P @SHA has called for the continuation of the Final Tax Regime (FTR) for IT and IT-enabled services exports beyond its scheduled expiration date of June 30, 2026. P@SHA Chairman Sajjad Mustafa Syed emphasized that the extension of FTR is essential to sustaining export growth, attracting foreign direct investment, and ensuring long-term policy stability for Pakistan’s thriving IT industry.
As part of its broader budgetary proposals for the Federal Budget 2025-26, P@SHA has submitted detailed recommendations to relevant ministries and institutions. The association has urged policymakers to prioritize industry growth, employment generation, and export expansion by maintaining favorable taxation policies for IT exporters. The existing FTR framework provides a significantly reduced withholding tax rate of just 0.25% on export proceeds for IT firms registered with PSEB. Syed highlighted that this incentive has been instrumental in accelerating Pakistan’s IT exports and creating an enabling environment for investment.
P@SHA has proposed that the Final Tax Regime be extended for at least ten years to provide long-term predictability for businesses and investors. The IT industry is currently experiencing rapid expansion, with Pakistani companies attracting global investment and diversifying their presence in international markets. Syed stressed that tax policy stability would encourage reinvestment into the sector, fueling further innovation and digital transformation.

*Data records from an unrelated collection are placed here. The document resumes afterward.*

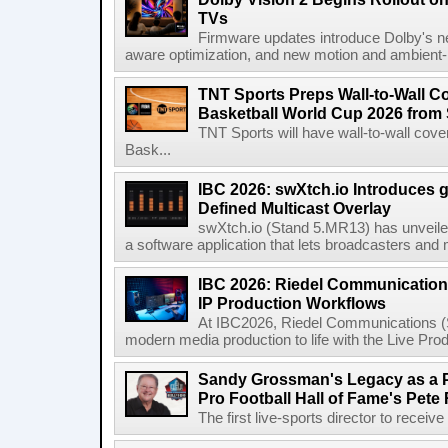
TVs
Firmware updates introduce Dolby's ne
aware optimization, and new motion and ambient-li
TNT Sports Preps Wall-to-Wall 
Basketball World Cup 2026 from 
TNT Sports will have wall-to-wall co
Bask...
IBC 2026: swXtch.io Introduces
Defined Multicast Overlay
swXtch.io (Stand 5.MR13) has unveile
a software application that lets broadcasters and
IBC 2026: Riedel Communication
IP Production Workflows
At IBC2026, Riedel Communications (S
modern media production to life with the Live Pro
Sandy Grossman's Legacy as a P
Pro Football Hall of Fame's Pete
The first live-sports director to receiv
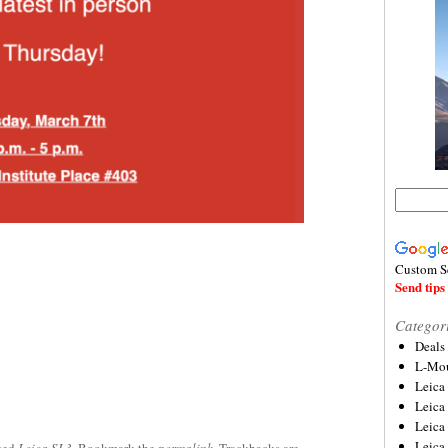
Custom S
Send tips 
Categor
Deals
L-Mou
Leica
Leica
Leica
Leica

He further explained that countries competing with Pakistan in the IT space, such as India, the Philippines, and Bangladesh, offer long-term tax exemptions to encourage foreign investment. If Pakistan hopes to maintain its competitive edge, it must ensure that taxation policies are aligned with global best practices. The continuation of FTR will simplify tax structures for IT firms and provide greater financial flexibility for business expansion.
P@SHA’s recommendations also focus on addressing income tax disparities between salaried IT employees and remote workers. The current tax structure imposes higher tax rates on salaried IT professionals, ranging between 5% and 35%, compared to remote workers who are subject to significantly lower rates of 0.25% to 1%. This discrepancy, according to Syed, is contributing to brain drain, as skilled professionals opt for international job opportunities where tax burdens are lower. He urged the government to introduce tax relief measures for salaried IT professionals to improve talent retention within the country.
Another critical recommendation from P@SHA pertains to the repatriation of foreign exchange earnings. Under Pakistan’s current tax laws, payments made to non-residents for services rendered in the country are subject to high withholding taxes, often at a rate of 15% for technical services and royalties. These withholding tax obligations create financial inefficiencies for IT exporters, discouraging them from bringing earnings back into the country.
To address this challenge, P@SHA has proposed that payments made from Exporters’ Special Foreign Currency Accounts (ESFCA) should be exempt from withholding tax. Such an exemption would encourage Pakistani IT firms to repatriate funds into the country, improving liquidity and overall economic stability. The proposal aligns with broader government objectives under the Special Investment Facilitation Council (SIFC) and the Prime Minister’s vision of exponential IT export growth.
With Pakistan’s IT sector poised for continued expansion, industry stakeholders stress that consistent and business-friendly tax policies are crucial for maintaining momentum. The extension of the Final Tax Regime, coupled with a reduced tax burden on salaried professionals and improved foreign exchange policies, could pave the way for unprecedented growth in Pakistan’s digital economy. The government’s response to these proposals in the upcoming budget will be a decisive factor in shaping the future of the IT sector.